§ INSTRUCTIONS:
1) Reproduce the passage in the article on Nicko McBrain and Bruce Dickinson's illness word for word, beginning at the words "In a brand new" and stopping after "a cancerous tumor.".
2) Carry on the article about Nicko McBrain and Bruce Dickinson's illness from the point where it stops.

§ EXCERPTED TEXT:
_ _ _ _ _ _ _

In a brand new interview with Overdrive, IRON MAIDEN drummer Nicko McBrain was asked if he thought the band was over when it was discovered that MAIDEN lead singer Bruce Dickinson had a cancerous tumor.
“Well, I’d be a liar if I didn’t think for a minute that IRON MAIDEN [was] finished,” he said. “[But] I thought more about the possibility of losing my friend than anything else, to be honest. Then later, I was thinking, ‘God forbid if the worst ever happened, the legacy would be the last 16 albums.'”
McBrain, who is a dedicated Christian, continued: “I’ve got to be honest, I did question his mortality at one point and thankfully that didn’t last long. Honestly, I got down on my knees and said a prayer, picked my thoughts up and got positive about it all, thinking to myself, ‘If anyone can beat this, it’s Bruce.’ He’s so positive about everything he’s ever done in his life, or whatever he is about to do. Basically, I prayed for him and my prayers were answered, as well as everybody else that knows and cares for him.”
According to McBrain, Dickinson’s diagnosis didn’t affect the recording of MAIDEN’s new album, “The Book Of Souls”.
“Do you know that none of us knew that he was poorly until after the record was done?” he said. “He performed that whole album knowing that something wasn’t quite right with himself, but didn’t get diagnosed ’till after we’d finished the tracks. So this album, ‘The Book Of Souls’, is just very special to me and all the rest of the guys.

_ _ _ _ _ _ _

§ DATA RECORDS:
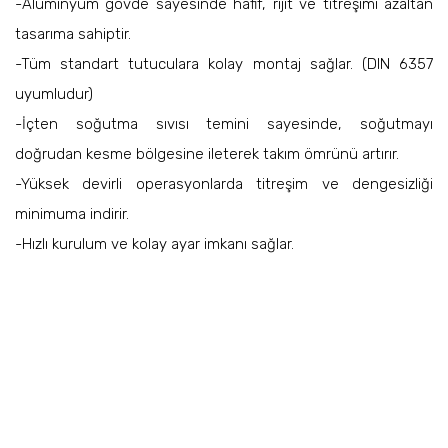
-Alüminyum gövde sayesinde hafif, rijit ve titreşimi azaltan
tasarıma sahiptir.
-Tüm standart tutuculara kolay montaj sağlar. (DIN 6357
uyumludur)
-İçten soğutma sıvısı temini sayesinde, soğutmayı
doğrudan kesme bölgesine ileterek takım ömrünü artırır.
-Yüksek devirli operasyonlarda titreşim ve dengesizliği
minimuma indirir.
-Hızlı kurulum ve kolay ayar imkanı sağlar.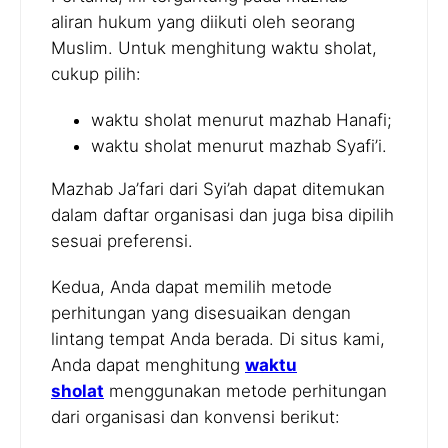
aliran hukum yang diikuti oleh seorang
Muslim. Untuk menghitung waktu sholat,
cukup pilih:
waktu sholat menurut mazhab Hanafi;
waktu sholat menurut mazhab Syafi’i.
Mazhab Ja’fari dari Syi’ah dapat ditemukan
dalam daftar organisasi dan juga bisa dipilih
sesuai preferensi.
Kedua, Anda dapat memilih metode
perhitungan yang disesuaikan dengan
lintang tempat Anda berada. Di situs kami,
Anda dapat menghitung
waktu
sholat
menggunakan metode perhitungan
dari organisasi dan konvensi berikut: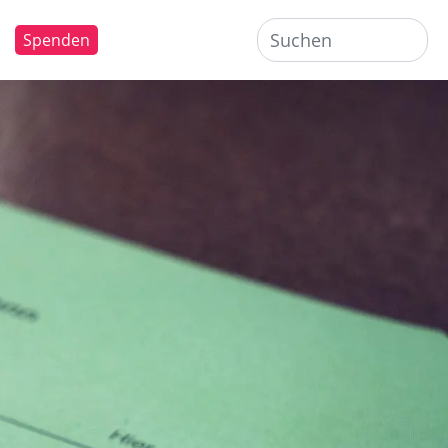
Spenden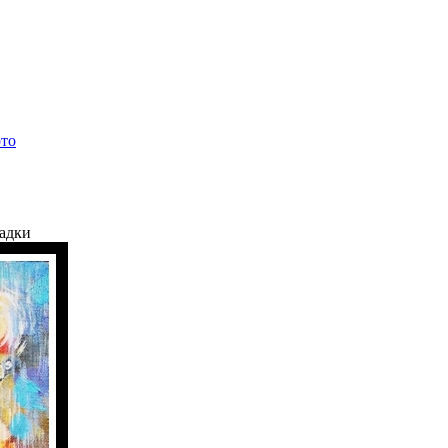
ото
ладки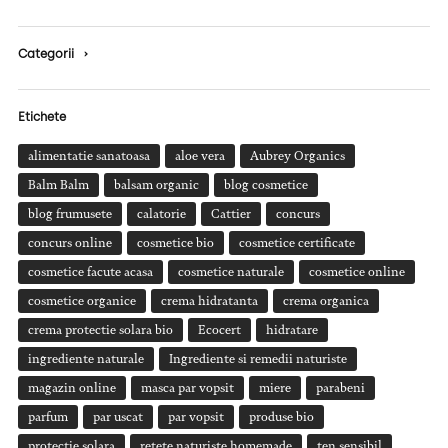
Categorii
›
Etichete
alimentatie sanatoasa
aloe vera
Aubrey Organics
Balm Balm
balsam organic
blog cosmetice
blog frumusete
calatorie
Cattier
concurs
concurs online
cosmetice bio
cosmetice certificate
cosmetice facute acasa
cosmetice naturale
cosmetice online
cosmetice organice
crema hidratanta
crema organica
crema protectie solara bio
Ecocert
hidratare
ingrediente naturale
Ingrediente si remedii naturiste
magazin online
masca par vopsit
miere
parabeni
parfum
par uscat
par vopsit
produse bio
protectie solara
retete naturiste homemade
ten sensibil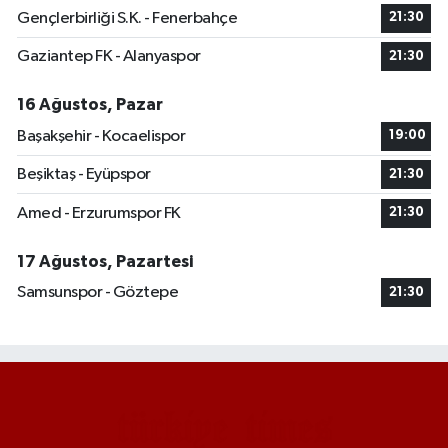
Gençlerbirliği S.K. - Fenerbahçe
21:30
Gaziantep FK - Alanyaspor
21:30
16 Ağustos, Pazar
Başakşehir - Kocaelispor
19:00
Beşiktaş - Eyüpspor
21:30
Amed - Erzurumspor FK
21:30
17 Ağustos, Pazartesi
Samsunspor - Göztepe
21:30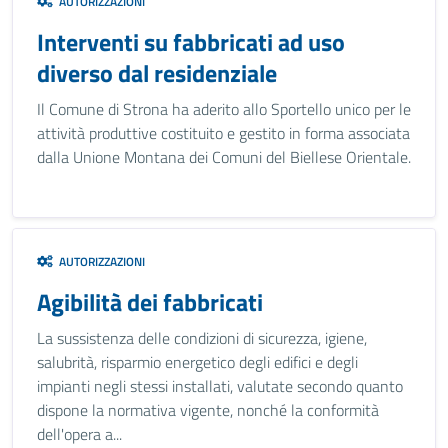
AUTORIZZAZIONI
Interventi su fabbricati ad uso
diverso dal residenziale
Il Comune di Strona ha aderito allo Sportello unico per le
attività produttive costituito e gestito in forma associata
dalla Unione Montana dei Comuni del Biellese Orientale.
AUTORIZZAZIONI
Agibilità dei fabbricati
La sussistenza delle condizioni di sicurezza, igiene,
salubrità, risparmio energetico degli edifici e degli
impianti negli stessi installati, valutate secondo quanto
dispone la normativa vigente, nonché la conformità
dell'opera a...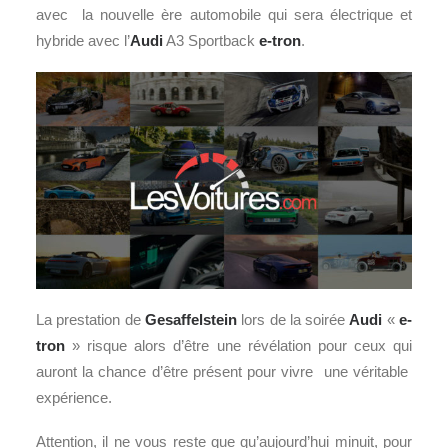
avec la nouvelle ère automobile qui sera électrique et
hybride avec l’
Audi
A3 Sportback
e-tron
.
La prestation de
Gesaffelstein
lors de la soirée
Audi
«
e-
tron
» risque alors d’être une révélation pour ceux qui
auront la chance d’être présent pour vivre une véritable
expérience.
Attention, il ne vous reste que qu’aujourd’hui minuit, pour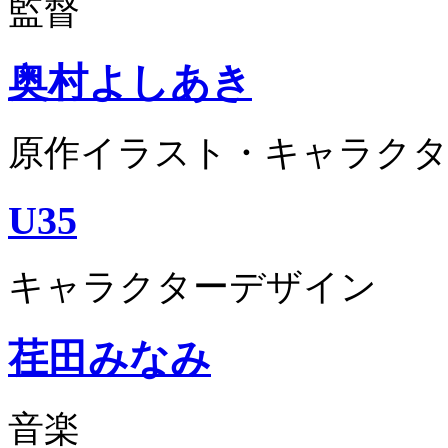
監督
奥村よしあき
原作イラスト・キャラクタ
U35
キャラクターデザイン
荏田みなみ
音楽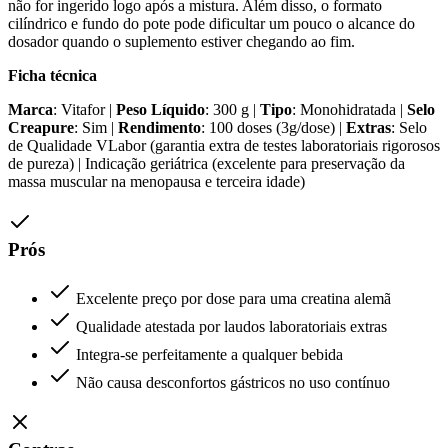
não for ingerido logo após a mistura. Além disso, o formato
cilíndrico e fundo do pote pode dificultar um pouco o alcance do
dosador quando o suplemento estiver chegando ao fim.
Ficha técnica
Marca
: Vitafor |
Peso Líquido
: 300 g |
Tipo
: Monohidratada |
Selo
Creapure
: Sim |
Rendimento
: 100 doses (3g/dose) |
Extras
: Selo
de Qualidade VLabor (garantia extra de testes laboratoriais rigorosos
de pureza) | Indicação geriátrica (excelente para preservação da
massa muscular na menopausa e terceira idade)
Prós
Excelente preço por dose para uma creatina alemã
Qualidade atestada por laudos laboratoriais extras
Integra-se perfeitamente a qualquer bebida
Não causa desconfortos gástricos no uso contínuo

_ _ _ _ _ _ _

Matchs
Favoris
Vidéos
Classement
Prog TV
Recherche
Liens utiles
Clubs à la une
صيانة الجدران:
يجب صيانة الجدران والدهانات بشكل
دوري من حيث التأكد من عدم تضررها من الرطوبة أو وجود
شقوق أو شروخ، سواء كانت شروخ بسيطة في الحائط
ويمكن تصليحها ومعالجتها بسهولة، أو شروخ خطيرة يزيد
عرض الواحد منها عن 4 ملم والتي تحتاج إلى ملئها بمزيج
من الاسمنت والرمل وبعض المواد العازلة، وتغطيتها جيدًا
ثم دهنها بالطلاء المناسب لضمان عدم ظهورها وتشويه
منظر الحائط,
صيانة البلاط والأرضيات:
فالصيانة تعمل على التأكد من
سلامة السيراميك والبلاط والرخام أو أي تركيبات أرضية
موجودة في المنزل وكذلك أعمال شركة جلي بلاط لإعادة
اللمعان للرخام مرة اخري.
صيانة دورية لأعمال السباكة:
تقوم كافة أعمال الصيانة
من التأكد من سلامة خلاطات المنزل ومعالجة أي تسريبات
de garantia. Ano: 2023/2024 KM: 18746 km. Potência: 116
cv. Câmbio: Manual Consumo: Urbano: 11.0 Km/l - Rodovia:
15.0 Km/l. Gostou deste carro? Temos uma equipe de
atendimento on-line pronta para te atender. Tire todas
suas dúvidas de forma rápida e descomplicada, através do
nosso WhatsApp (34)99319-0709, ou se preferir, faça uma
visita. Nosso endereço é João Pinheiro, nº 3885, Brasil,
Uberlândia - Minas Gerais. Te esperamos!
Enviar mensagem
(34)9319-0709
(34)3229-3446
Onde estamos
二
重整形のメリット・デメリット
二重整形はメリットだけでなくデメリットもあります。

_ _ _ _ _ _ _

§ EXERCISE RESPONSES:
1)
In a brand new interview with Overdrive, IRON MAIDEN drummer Nicko McBrain was asked if he thought the band was over when it was discovered that MAIDEN lead singer Bruce Dickinson had a cancerous tumor.

2)
“Bruce didn’t know until December 2014 and then started his treatment in January 2015. We weren’t aware, and neither was he, that he had the tumor.”
“The Book Of Souls” debuted at No. 4 on The Billboard 200, having shifted 75,000 equivalent album units in the week ending September 10. That equals MAIDEN’s highest rank ever, first achieved with 2010’s “The Final Frontier”.
Released globally on September 4 through Parlophone Records (Sanctuary Copyrights/BMG in the U.S.), “The Book Of Souls” was recorded in Paris, France with producer Kevin “Caveman” Shirley in late 2014, with the finishing touches added earlier this year.
IRON MAIDEN announced in May that touring plans to support the album wouldn’t happen until 2016 to allow Dickinson time to fully recuperate after his successful cancer treatment.